Coming from a farm, Loesie wouldn’t read or write. Her voice was the only way in which she could warn people.
The question remained: how much of the real Loesie was still in there?
What to do, what to do?
Whatever happened, she couldn’t abandon a friend, because no one else would help her, but she couldn’t handle this alone either.
Johanna had started walking again. She came past the harbour-side bars where the sound of yelling male voices spilled out. Through the windows, she could see patrons sitting around tables served by the young man who was the son of the owner. A single dark-haired woman sat on one of the tables. Johanna knew her, too.
Helena had come to Saardam as First Mate’s pet aboard one of the southern sea’s vessels. After two months at sea, her belly started swelling. She drank a concoction that was supposed to rid her of the child, but it had made her so ill that the First Mate ditched her as soon as they came into port. Helena managed the rooms upstairs, where a never-ending line of sailors were keen to part with their hard-earned money to spend some time with any of the young women H
elena had plucked off the streets in towns along the Saar River. She also knew which men were out of work and was a good contact for hiring deck hands.
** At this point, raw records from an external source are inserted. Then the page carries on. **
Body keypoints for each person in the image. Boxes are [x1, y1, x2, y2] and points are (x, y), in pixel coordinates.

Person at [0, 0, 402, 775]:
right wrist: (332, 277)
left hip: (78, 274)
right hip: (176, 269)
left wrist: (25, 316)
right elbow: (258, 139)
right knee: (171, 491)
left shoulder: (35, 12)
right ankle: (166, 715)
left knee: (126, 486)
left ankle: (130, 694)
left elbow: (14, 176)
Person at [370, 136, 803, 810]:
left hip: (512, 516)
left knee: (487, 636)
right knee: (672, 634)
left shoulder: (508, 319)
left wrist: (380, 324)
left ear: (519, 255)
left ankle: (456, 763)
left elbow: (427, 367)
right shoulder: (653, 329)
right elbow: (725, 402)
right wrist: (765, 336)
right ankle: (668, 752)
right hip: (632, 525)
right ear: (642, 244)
Johanna crossed the markets where the trestle tables had been packed away until the next market day. On the far side, the belltower of the church reached for the heavens, like a dark shadow against the sky. A light was on in the porch, flickering with the breeze. Hadn’t the Shepherd Romulus said that the church doors were always open?
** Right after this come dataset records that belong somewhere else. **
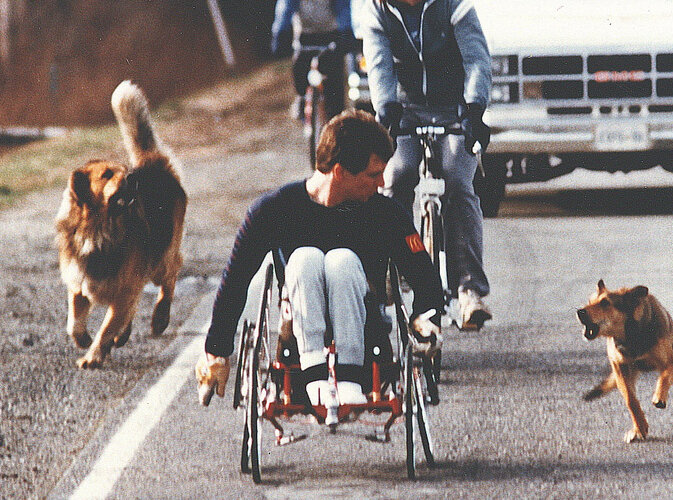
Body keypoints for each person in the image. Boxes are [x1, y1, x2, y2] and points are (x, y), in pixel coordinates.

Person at [195, 109, 443, 407]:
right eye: (373, 174)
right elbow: (235, 281)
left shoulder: (386, 214)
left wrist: (425, 319)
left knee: (341, 261)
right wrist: (216, 350)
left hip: (367, 348)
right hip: (297, 352)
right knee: (305, 259)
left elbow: (426, 279)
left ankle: (347, 375)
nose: (381, 184)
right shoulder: (272, 211)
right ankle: (316, 375)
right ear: (339, 171)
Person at [359, 0, 493, 330]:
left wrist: (475, 108)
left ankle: (468, 290)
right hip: (404, 109)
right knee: (397, 177)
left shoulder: (454, 5)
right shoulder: (377, 8)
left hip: (455, 109)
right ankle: (388, 273)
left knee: (458, 182)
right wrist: (386, 107)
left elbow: (477, 59)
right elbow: (379, 67)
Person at [271, 0, 356, 120]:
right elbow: (285, 10)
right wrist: (280, 34)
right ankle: (302, 98)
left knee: (335, 93)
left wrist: (347, 33)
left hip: (331, 37)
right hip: (305, 37)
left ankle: (337, 119)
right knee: (300, 73)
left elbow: (344, 11)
Johanna hesitated, looking around. Apart from the church, the other main building at the markets was the market house. During the day, its front and side doors were open, and merchants would bring in their wares to be officially weighed by market officials. At night, the doors were closed. Few private houses surrounded the markets, and in those that did, the curtains were closed over the windows. Something rustled in the shadows that might be a mouse or a rat, or one of the cats employed to catch those pests. There were no people in sight.
Quietly, Johanna walked up the church steps into the darkness of the porch, into the glow of the flapping flame of the storm light that hung on the back wall of the porch, and pushed the door open. It creaked.
It was not completely dark in the church either. Oil lamps set in sconces on pillars that supported the roof spread an orange glow just strong enough for her to see the aisle. Candles burned at the altar.
Her footsteps sounded hollow in the large space and for once she was glad that she wasn’t wearing her clogs.
The church was a reflective space, with simple glass windows, plain pillars and plain wooden pews. The only thing that had any prominence inside the building was a large statue at the front. The three-headed demon stood on its hind legs, with its front legs slightly in the air. It had the body of a strong dog, with muscular legs and shoulders. The three heads were those of an emaciated ghost, a dog and a man. Father was right: it was a hideous thing, but it was meant to be: it symbolised the ugliness of human emotions the Church sought to change.
There were footsteps at the back of the church and a man in a simple robe dissolved from the shadows. Shepherd Romulus.